3. The imaging device according to claim 1, wherein:

said obtaining part obtains said object distance as said subject information; and

said gradation conversion part alters the characteristic of the gradation conversion in such a “direction that a change in gradation becomes more intense” as said object distance becomes longer than a predetermined reference, and alters the characteristic of the gradation conversion in such a “direction that a change in gradation becomes weaker” as said object distance becomes shorter than said predetermined reference.

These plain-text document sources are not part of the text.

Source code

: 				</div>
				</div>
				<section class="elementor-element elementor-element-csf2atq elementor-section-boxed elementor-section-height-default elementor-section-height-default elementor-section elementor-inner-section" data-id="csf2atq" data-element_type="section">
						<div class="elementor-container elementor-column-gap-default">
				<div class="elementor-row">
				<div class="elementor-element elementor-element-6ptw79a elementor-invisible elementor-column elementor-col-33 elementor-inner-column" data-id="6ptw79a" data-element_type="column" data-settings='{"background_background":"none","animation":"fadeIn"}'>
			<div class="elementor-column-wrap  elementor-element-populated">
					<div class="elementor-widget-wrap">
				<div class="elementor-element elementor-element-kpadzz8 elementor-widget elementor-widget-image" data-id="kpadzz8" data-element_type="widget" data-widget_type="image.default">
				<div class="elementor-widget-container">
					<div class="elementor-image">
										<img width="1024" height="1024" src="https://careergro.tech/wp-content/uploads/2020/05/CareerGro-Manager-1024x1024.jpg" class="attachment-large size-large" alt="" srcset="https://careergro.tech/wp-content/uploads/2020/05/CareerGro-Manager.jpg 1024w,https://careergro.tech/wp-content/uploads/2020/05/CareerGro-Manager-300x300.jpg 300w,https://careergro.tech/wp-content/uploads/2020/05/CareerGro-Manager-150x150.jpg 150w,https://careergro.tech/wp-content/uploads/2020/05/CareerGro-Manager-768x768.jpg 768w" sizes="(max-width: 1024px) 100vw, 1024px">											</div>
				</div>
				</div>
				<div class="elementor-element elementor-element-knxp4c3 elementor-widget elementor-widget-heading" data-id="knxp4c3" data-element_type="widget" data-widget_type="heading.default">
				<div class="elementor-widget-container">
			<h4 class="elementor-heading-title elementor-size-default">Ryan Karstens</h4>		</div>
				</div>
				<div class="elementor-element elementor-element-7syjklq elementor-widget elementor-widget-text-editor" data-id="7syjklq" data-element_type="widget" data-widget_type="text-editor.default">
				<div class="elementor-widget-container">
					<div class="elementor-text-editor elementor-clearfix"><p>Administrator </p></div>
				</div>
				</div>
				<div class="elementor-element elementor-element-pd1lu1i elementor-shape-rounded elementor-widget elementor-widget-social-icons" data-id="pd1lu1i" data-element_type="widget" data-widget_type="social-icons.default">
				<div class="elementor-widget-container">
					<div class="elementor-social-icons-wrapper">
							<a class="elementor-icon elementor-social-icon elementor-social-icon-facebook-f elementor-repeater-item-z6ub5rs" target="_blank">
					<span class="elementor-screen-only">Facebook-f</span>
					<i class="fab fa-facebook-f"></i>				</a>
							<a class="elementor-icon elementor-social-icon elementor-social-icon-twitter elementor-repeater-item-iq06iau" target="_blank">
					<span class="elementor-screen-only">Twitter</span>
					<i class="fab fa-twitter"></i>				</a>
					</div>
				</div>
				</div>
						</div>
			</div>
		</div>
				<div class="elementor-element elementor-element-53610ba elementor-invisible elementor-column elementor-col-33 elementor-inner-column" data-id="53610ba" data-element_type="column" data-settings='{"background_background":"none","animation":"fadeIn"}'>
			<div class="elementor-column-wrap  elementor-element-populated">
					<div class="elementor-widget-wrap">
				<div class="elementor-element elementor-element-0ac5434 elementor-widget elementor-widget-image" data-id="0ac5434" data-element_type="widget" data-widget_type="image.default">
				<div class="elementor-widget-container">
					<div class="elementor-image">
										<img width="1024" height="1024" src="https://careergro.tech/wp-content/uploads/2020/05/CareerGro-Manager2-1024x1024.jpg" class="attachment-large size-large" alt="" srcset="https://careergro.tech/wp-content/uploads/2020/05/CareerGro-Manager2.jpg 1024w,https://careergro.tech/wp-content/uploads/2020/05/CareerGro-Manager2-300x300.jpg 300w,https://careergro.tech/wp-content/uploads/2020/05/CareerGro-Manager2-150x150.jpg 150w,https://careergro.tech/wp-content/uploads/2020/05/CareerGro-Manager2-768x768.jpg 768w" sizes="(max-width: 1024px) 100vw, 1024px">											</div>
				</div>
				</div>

4. The imaging device according to claim 1, wherein:

said obtaining part obtains said focal length of said photo-taking lens and said object distance as said subject information; and

said gradation conversion part alters the characteristic of the gradation conversion in such a “direction that a change in gradation becomes more intense” as said focal length becomes shorter and said object distance becomes longer than a predetermined reference, and alters the characteristic of the gradation conversion in such a “direction that a change in gradation becomes weaker” as said focal length becomes longer and said object distance becomes shorter than said predetermined reference.

5. The imaging device according to claim 1, further comprising

a selecting part which selects a continuous shooting mode to continuously take a photograph by means of said imaging part, wherein

said gradation conversion part inhibits the alteration of the characteristic of the gradation conversion on and after the second photographing when said selecting part selects said continuous shooting mode.

6. The imaging device according to claim 1, wherein said gradation conversion part inhibits the alteration of the characteristic of the gradation conversion until a predetermined time has elapsed since the beginning of photographing by said imaging part.